De Wever sur la proposition de créer des centres pour migrants en dehors de l'UE : "Enfin les esprits ont mûri"

Le président de la N-VA Bart De Wever est satisfait de la proposition du président du Conseil européen Donald Tusk de créer des centres en dehors de l'UE pour distinguer rapidement les personnes éligibles à l'asile et les migrants économiques qui ne peuvent y prétendre. "C’est un grand changement", a-t-il déclaré, ce mercredi matin dans l’émission De ochtend (VRT). "Les esprits ont enfin mûri". De son côté, le président du SP.A, dans l’opposition, n’est pas enthousiaste par cette proposition. "L'Europe a déjà fait plusieurs propositions équivalentes qui n'ont jamais été mises en œuvre", a déclaré le président du parti SP.A, John Crombez.

Le président du Conseil européen Donald Tusk envisage la création de centres en dehors de l'UE pour distinguer rapidement les personnes éligibles à l'asile et les migrants économiques qui ne peuvent y prétendre, ressort-il d'un projet de conclusions qu'il a fait parvenir aux chefs d'Etats et de gouvernement européens dans la perspective du sommet des 28 et 29 juin.

"Je l'avais déjà dit, il y a trois ans", a déclaré Bart De Wever. "C’est dommage qu'il ait fallu tant de temps pour que les esprits mûrissent, mais je suis heureux que les esprits aient mûri. Aux yeux du leader nationaliste flamand, il s'agit là "d'un pas important dans la bonne direction" et appelle le gouvernement Michel à se rallier au projet de conclusions élaborées par Donald Tusk lors du sommet européen de la semaine prochaine. "Il est clair que l'Europe est enfin en train de changer de position sur l'immigration", se félicite-t-il.

"Il est Il dommage que Merkel (la chancelière allemande Angela Merkel, ndlr.) ait d'abord orienté l'Europe dans une autre direction", ajoute De Wever. "A présent cela doit être corrigé.

Pour Bart De Wever, la proposition du président du Conseil ne va toutefois pas suffisamment loin. "Il manque la pièce finale", juge le bourgmestre d'Anvers qui revient avec l'idée avancée le week-end dernier par Theo Francken, à savoir priver automatiquement tout immigrant qui entrerait illégalement dans l'UE de pouvoir bénéficier d'un droit de séjour.
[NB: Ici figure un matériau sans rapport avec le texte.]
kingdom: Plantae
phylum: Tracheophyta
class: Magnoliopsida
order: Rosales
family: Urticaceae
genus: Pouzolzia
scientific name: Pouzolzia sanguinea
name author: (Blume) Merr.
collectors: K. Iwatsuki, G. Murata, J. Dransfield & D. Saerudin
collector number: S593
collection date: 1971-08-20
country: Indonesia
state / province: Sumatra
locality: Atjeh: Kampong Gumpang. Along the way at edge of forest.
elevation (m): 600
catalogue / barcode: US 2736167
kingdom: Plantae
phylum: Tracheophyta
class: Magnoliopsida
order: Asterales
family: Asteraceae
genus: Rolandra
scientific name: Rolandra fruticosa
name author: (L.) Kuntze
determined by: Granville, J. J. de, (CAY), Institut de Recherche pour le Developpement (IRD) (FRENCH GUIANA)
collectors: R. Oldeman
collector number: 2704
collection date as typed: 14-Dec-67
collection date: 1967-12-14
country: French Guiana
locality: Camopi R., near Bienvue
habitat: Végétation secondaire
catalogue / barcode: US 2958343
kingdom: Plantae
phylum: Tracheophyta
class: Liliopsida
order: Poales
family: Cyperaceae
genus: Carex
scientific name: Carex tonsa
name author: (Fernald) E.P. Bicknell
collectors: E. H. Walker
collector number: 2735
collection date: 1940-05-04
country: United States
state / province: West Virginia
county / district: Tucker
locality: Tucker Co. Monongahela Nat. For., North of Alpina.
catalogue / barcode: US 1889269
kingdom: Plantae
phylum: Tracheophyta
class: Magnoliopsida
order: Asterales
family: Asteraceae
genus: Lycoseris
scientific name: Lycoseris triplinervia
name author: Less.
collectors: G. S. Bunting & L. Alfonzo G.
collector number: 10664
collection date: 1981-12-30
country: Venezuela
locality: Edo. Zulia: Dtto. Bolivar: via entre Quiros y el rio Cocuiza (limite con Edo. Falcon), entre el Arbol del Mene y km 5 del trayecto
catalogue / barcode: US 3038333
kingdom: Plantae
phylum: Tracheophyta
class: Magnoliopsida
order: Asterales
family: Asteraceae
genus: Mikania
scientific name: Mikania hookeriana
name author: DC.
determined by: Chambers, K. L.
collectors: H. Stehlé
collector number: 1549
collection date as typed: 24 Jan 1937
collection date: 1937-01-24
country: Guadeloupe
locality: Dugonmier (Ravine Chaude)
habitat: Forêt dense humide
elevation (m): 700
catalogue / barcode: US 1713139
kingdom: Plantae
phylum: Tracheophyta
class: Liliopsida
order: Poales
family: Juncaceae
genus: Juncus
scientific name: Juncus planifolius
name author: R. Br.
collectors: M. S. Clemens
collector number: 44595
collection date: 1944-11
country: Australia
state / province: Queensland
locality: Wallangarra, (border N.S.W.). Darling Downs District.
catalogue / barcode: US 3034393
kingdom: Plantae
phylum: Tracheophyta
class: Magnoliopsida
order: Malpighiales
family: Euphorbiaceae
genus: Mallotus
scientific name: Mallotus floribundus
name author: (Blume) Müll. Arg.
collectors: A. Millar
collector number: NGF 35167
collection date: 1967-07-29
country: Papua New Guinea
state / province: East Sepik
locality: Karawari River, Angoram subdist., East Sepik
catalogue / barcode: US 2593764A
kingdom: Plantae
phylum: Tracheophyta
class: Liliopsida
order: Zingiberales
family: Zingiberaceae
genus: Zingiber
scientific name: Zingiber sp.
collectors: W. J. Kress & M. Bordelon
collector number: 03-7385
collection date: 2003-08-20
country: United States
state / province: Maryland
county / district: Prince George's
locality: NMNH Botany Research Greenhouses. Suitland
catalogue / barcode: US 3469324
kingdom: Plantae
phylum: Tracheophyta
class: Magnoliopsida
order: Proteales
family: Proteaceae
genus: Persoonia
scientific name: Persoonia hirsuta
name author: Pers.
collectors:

Pour la N-VA, pareille décision permettrait de mettre fin à l'immigration illégale.

Le document de Donald Tusk ne précise pas où elles se situeraient

Ces "plateformes régionales de débarquement" permettraient d'accueillir des personnes sauvées en mer alors qu'elles essayaient de rejoindre l'UE. Elles seraient gérées en coopération avec le Haut-Commissariat des Nations unies pour les réfugiés (UNHCR) et l'Organisation internationale pour les migrations (OIM). 

Le document ne précise toutefois pas où elles se situeraient. Une source européenne a néanmoins précisé qu'elles étaient envisagées "en dehors de l'UE" sans donner plus de détails. 

La Tunisie et l'Albanie sont régulièrement citées comme étant susceptibles d'accueillir de telles installations. Le secrétaire d'Etat belge à l'Asile et la Migration, Theo Francken (N-VA), avait d'ailleurs récemment suggéré de ramener les migrants secourus en mer vers le pays du Maghreb pour ensuite les trier. Une idée similaire avait aussi été avancée dès 2016 par le dirigeant ultranationaliste hongrois Viktor Orban.

Pour le SP.A, il faudrait plutôt investir dans l’accueil dans la région d’origine des migrants

Le président du parti SP.A. John Crombez ne croit pas que cela se produira un jour. "Le problème avec l'Europe, c'est que nous avons déjà entendu des tas de déclarations sur des solutions possibles, mais que les États membres ne les réalisent jamais ensemble", a-t-il déclaré dans "De ochtend".
John Crombez ne croit pas que tous les États membres accepteront la proposition de Donald Tusk. Et même si c'était le cas, "ce ne serait pas encore assez", ajoute le président du SP.A.

John Crombez souhaite que l'Europe investisse davantage dans l'accueil dans la région d’origine des migrants. "La plupart des réfugiés restent dans leur propre pays ou fuient vers un pays voisin ", estime Crombez, " si nous veillons à ce qu'ils y aient une existence digne, ces personnes n'auront pas tendance à fuir vers l'Europe.